**WHAT NEEDS TO BE DONE**
Copy the data exactly as it appears, and do not include any pictures.

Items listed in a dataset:
=-=-=

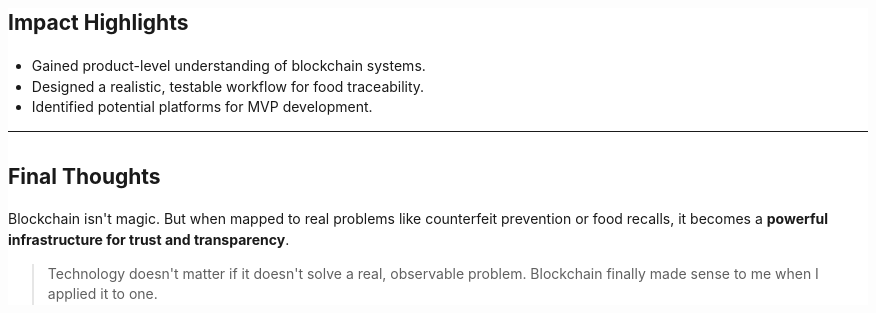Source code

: ## Impact Highlights

- Gained product-level understanding of blockchain systems.
- Designed a realistic, testable workflow for food traceability.
- Identified potential platforms for MVP development.

---

## Final Thoughts

Blockchain isn't magic. But when mapped to real problems like counterfeit prevention or food recalls, it becomes a **powerful infrastructure for trust and transparency**.

> Technology doesn't matter if it doesn't solve a real, observable problem. Blockchain finally made sense to me when I applied it to one.
>
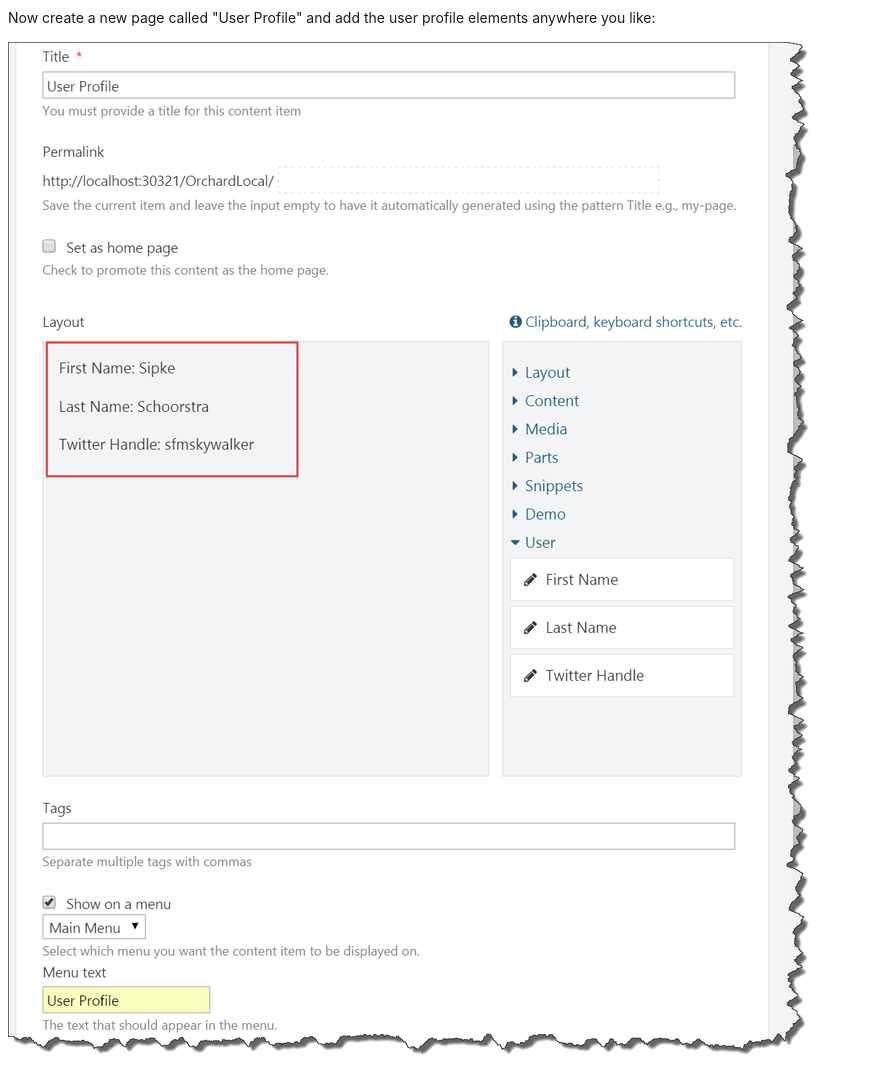 Now create a new page called "User Profile" and add the user profile elements anywhere you like:

![](./figures/fig-89-user-profile-design.png)
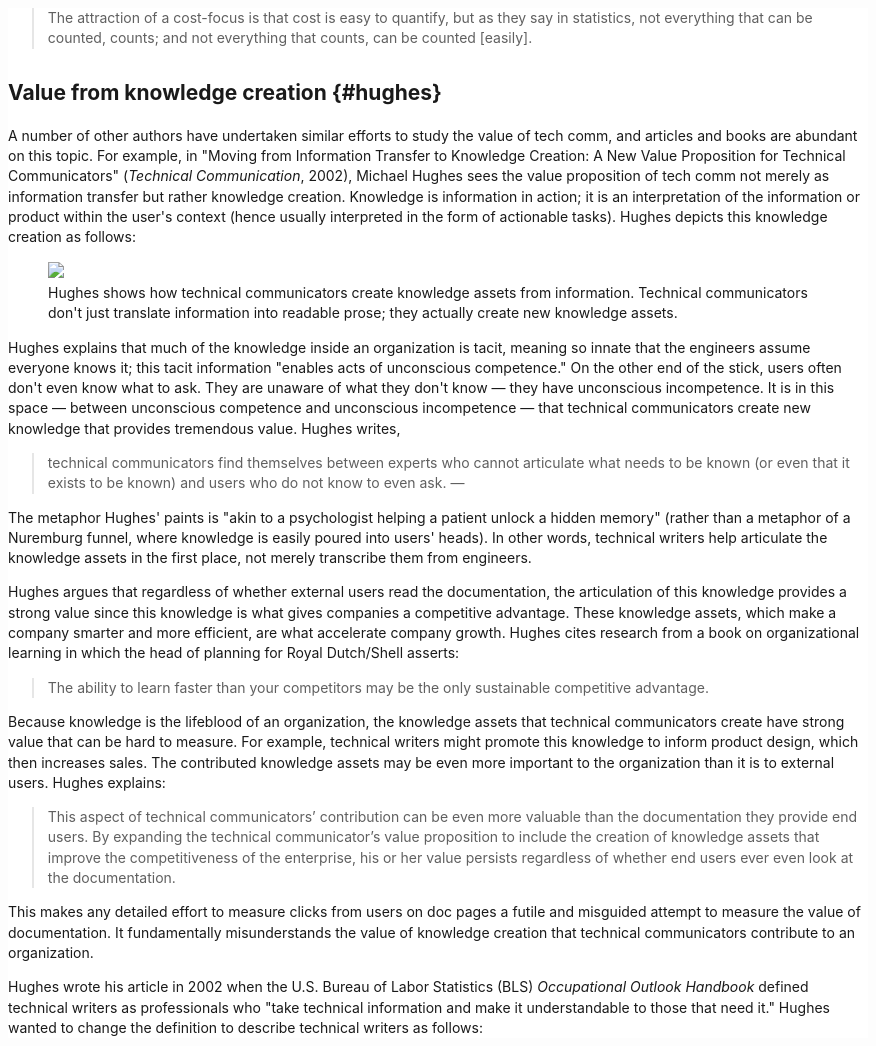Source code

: > The attraction of a cost-focus is that cost is easy to quantify, but as they say in statistics, not everything that can be counted, counts; and not everything that counts, can be counted [easily].

## Value from knowledge creation {#hughes}

A number of other authors have undertaken similar efforts to study the value of tech comm, and articles and books are abundant on this topic. For example, in "Moving from Information Transfer to Knowledge Creation: A New Value Proposition for Technical Communicators" (*Technical Communication*, 2002), Michael Hughes sees the value proposition of tech comm not merely as information transfer but rather knowledge creation. Knowledge is information in action; it is an interpretation of the information or product within the user's context (hence usually interpreted in the form of actionable tasks). Hughes depicts this knowledge creation as follows:

<figure><img src="https://s3.us-west-1.wasabisys.com/idbwmedia.com/images/actionableinformation.png" style="max-width: 400px;"/><figcaption>Hughes shows how technical communicators create knowledge assets from information. Technical communicators don't just translate information into readable prose; they actually create new knowledge assets.</figcaption></figure>

Hughes explains that much of the knowledge inside an organization is tacit, meaning so innate that the engineers assume everyone knows it; this tacit information "enables acts of unconscious competence." On the other end of the stick, users often don't even know what to ask. They are unaware of what they don't know &mdash; they have unconscious incompetence. It is in this space &mdash; between unconscious competence and unconscious incompetence &mdash; that technical communicators create new knowledge that provides tremendous value. Hughes writes,

> technical communicators find themselves between experts who cannot articulate what needs to be known (or even that it exists to be known) and users who do not know to even ask.  &mdash;

The metaphor Hughes' paints is "akin to a psychologist helping a patient unlock a hidden memory" (rather than a metaphor of a Nuremburg funnel, where knowledge is easily poured into users' heads). In other words, technical writers help articulate the knowledge assets in the first place, not merely transcribe them from engineers.

Hughes argues that regardless of whether external users read the documentation, the articulation of this knowledge provides a strong value since this knowledge is what gives companies a competitive advantage. These knowledge assets, which make a company smarter and more efficient, are what accelerate company growth. Hughes cites research from a book on organizational learning in which the head of planning for Royal Dutch/Shell asserts:

> The ability to learn faster than your competitors may be the only sustainable competitive advantage.

Because knowledge is the lifeblood of an organization, the knowledge assets that technical communicators create have strong value that can be hard to measure. For example, technical writers might promote this knowledge to inform product design, which then increases sales. The contributed knowledge assets may be even more important to the organization than it is to external users. Hughes explains:

> This aspect of technical communicators’ contribution can be even more valuable than the documentation they provide end users. By expanding the technical communicator’s value proposition to include the creation of knowledge assets that improve the competitiveness of the enterprise, his or her value persists regardless of whether end users ever even look at the documentation.

This makes any detailed effort to measure clicks from users on doc pages a futile and misguided attempt to measure the value of documentation. It fundamentally misunderstands the value of knowledge creation that technical communicators contribute to an organization.

Hughes wrote his article in 2002 when the U.S. Bureau of Labor Statistics (BLS) *Occupational Outlook Handbook* defined technical writers as professionals who "take technical information and make it understandable to those that need it." Hughes wanted to change the definition to describe technical writers as follows:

=-=-=

**ANSWER TO THIS TASK**
Source code

: ## Impact Highlights

- Gained product-level understanding of blockchain systems.
- Designed a realistic, testable workflow for food traceability.
- Identified potential platforms for MVP development.

---

## Final Thoughts

Blockchain isn't magic. But when mapped to real problems like counterfeit prevention or food recalls, it becomes a **powerful infrastructure for trust and transparency**.

> Technology doesn't matter if it doesn't solve a real, observable problem. Blockchain finally made sense to me when I applied it to one.
>
 Now create a new page called "User Profile" and add the user profile elements anywhere you like:

![](./figures/fig-89-user-profile-design.png)
Source code

: > The attraction of a cost-focus is that cost is easy to quantify, but as they say in statistics, not everything that can be counted, counts; and not everything that counts, can be counted [easily].

## Value from knowledge creation {#hughes}

A number of other authors have undertaken similar efforts to study the value of tech comm, and articles and books are abundant on this topic. For example, in "Moving from Information Transfer to Knowledge Creation: A New Value Proposition for Technical Communicators" (*Technical Communication*, 2002), Michael Hughes sees the value proposition of tech comm not merely as information transfer but rather knowledge creation. Knowledge is information in action; it is an interpretation of the information or product within the user's context (hence usually interpreted in the form of actionable tasks). Hughes depicts this knowledge creation as follows:

<figure><img src="https://s3.us-west-1.wasabisys.com/idbwmedia.com/images/actionableinformation.png" style="max-width: 400px;"/><figcaption>Hughes shows how technical communicators create knowledge assets from information. Technical communicators don't just translate information into readable prose; they actually create new knowledge assets.</figcaption></figure>

Hughes explains that much of the knowledge inside an organization is tacit, meaning so innate that the engineers assume everyone knows it; this tacit information "enables acts of unconscious competence." On the other end of the stick, users often don't even know what to ask. They are unaware of what they don't know &mdash; they have unconscious incompetence. It is in this space &mdash; between unconscious competence and unconscious incompetence &mdash; that technical communicators create new knowledge that provides tremendous value. Hughes writes,

> technical communicators find themselves between experts who cannot articulate what needs to be known (or even that it exists to be known) and users who do not know to even ask.  &mdash;

The metaphor Hughes' paints is "akin to a psychologist helping a patient unlock a hidden memory" (rather than a metaphor of a Nuremburg funnel, where knowledge is easily poured into users' heads). In other words, technical writers help articulate the knowledge assets in the first place, not merely transcribe them from engineers.

Hughes argues that regardless of whether external users read the documentation, the articulation of this knowledge provides a strong value since this knowledge is what gives companies a competitive advantage. These knowledge assets, which make a company smarter and more efficient, are what accelerate company growth. Hughes cites research from a book on organizational learning in which the head of planning for Royal Dutch/Shell asserts:

> The ability to learn faster than your competitors may be the only sustainable competitive advantage.

Because knowledge is the lifeblood of an organization, the knowledge assets that technical communicators create have strong value that can be hard to measure. For example, technical writers might promote this knowledge to inform product design, which then increases sales. The contributed knowledge assets may be even more important to the organization than it is to external users. Hughes explains:

> This aspect of technical communicators’ contribution can be even more valuable than the documentation they provide end users. By expanding the technical communicator’s value proposition to include the creation of knowledge assets that improve the competitiveness of the enterprise, his or her value persists regardless of whether end users ever even look at the documentation.

This makes any detailed effort to measure clicks from users on doc pages a futile and misguided attempt to measure the value of documentation. It fundamentally misunderstands the value of knowledge creation that technical communicators contribute to an organization.

Hughes wrote his article in 2002 when the U.S. Bureau of Labor Statistics (BLS) *Occupational Outlook Handbook* defined technical writers as professionals who "take technical information and make it understandable to those that need it." Hughes wanted to change the definition to describe technical writers as follows:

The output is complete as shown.